パキスタンで議会解散、暫定内閣が発足

(パキスタン)

カラチ発

2023年08月30日

パキスタンのシャバス・シャリフ首相(当時)による連邦下院解散(8月9日)にともない、暫定首相候補に、バロチスタン州を基盤とし前内閣と連立を組むバロチスタン民衆党(BAP)所属で上院議員のアンワールル・ハック・カーカル氏が、シャリフ前首相と野党党首の助言によりアリフ・アルビ大統領により任命され、8月14日に暫定首相に就任した。カーカル暫定首相は8月17日、暫定内閣を組閣した(添付資料表参照)。同内閣は、前政権の政策との一貫性継続を重視して、党派に左右されにくい実務家内閣となった。

シャリフ前首相が下院任期満了日である8月12日の前に下院を解散したことから、憲法の規定により、解散から90日以内に総選挙が実施される(任期満了の場合は、解散後60日以内)。ただし、選挙管理委員会(ECP)は、2023年5月に完了した国勢調査の結果を受けた選挙区の区割り見直しに時間がかかるため、2023年内の総選挙実施は困難と示唆している(8月18日「ビジネスレコーダー」紙ほか)。また、シャリフ前首相率いるパキスタン・ムスリム連盟ナワズ派(PML-N)では、パナマ文書に端を発した汚職事件で有罪判決を受け、健康上の理由で2018年からロンドンに滞在している、過去3度首相を務めたナワズ・シャリフ氏を次期首相にするために帰国させようとの動きも表面化しており(8月17日「ドーン」紙)、総選挙が規定期間内には実施されない公算が高まっている。

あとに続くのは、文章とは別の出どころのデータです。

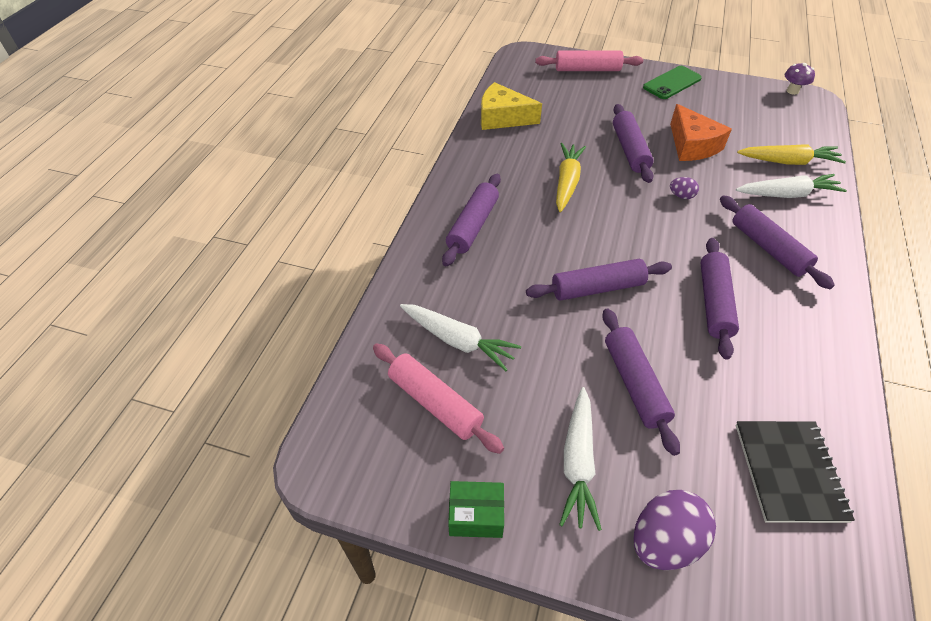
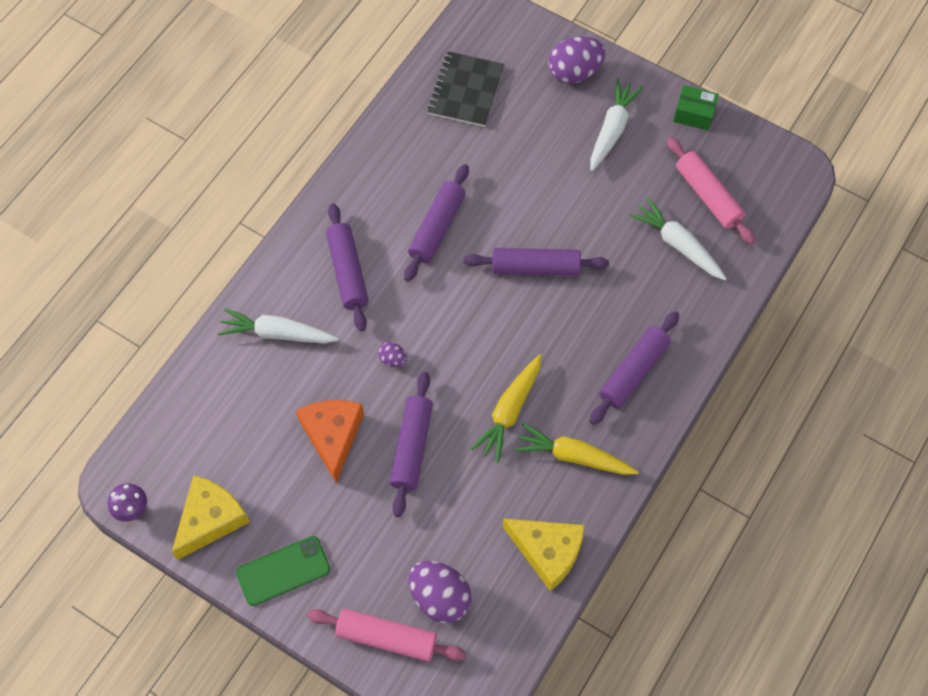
camera: 165 degrees left, 15 degrees up
purple rolling pin [602,309,680,456] -> none
yellow carrot [737,144,846,165] -> yellow carrot moved to [514,423,639,475]
none -> yellow cheese [172,475,250,560]
none -> purple egg [408,561,472,623]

6月末に当時のパキスタン政府と9カ月間で最大30億ドルのつなぎ融資合意(SBA)をしたIMF(2023年7月6日記事参照)は、暫定政権とはSBA後の新融資プログラムの交渉はしないと明言しており、総選挙が遅れた場合はIMFとの交渉再開が遅れ、再び外貨不足に陥る可能性がある。次の政権へのつなぎとして発足した暫定内閣はその性格上、独自政策の実施や国際機関などとの新たな交渉はしにくいため、総選挙の遅れは経済の停滞を長引かせる恐れがある。